Publication Type:Original Article
Keywords: Ovarian cancer; Mullerian inhibiting substance; calcitriol; antiproliferation; apoptosis
MeSH: Anti-Mullerian Hormone/*pharmacology; Apoptosis/*drug effects; Calcitriol/*pharmacology; Caspase 3/metabolism; Caspase 9/metabolism; Cell Cycle/drug effects; Cell Line, Tumor; Cell Proliferation/*drug effects; Cell Survival/drug effects; DNA Fragmentation/*drug effects; Enzyme-Linked Immunosorbent Assay; Extracellular Signal-Regulated MAP Kinases/metabolism; Female; Growth Inhibitors/metabolism/pharmacology; Humans; Ovarian Neoplasms/*drug therapy/metabolism/*pathology; Receptors, Peptide; Receptors, Transforming Growth Factor beta; Signal Transduction/*drug effects
From:Yonsei Medical Journal 2016;57(1):33-40
CountryRepublic of Korea
Language:English
Abstract: PURPOSE: This study aimed to investigate whether Mullerian inhibiting substance (MIS) in combination with calcitriol modulates proliferation and apoptosis of human ovarian cancer (OCa) cell lines (SKOV3, OVCAR3, and OVCA433) and identify the signaling pathway by which MIS mediates apoptosis. MATERIALS AND METHODS: OCa cell lines were treated with MIS in the absence or presence of calcitriol. Cell viability and proliferation were evaluated using the Cell Counting Kit-8 assay and apoptosis was evaluated by DNA fragmentation assay.

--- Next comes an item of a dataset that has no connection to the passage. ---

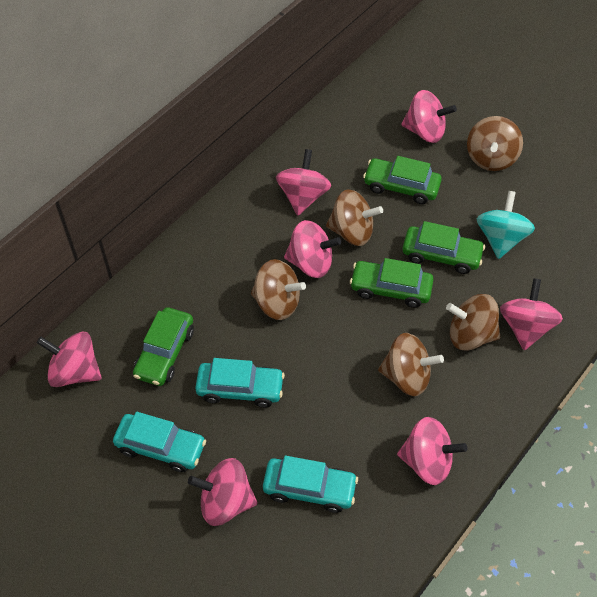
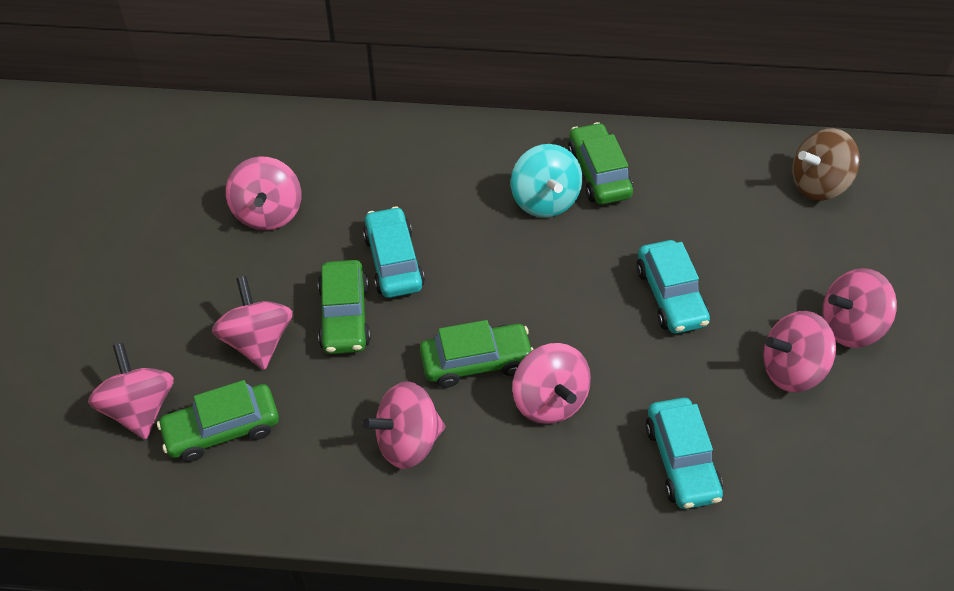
brown spinning top: [251,259,306,320] [326,189,383,246] [378,333,444,396] [446,294,500,350] [467,116,523,171] = 5 -> [792,128,860,201] = 1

Western blot and enzyme-linked immunosorbent assay were used to determine the signaling pathway. RESULTS: The cells showed specific staining for the MIS type II receptor. Treatment of OCa cells with MIS and calcitriol led to dose- and time-dependent inhibition of cell growth and survival. The combination treatment significantly suppressed cell growth, down-regulated the expression of B-cell lymphoma 2 (Bcl-2), and up-regulated the expressions of Bcl-2 associated X protein, caspase-3, and caspase-9 through the extracellular signal-regulated kinase signaling pathway. CONCLUSION: These results, coupled with a much-needed decrease in the toxic side effects of currently employed therapeutic agents, provide a strong rationale for testing the therapeutic potential of MIS, alone or in combination with calcitriol, in the treatment of OCa.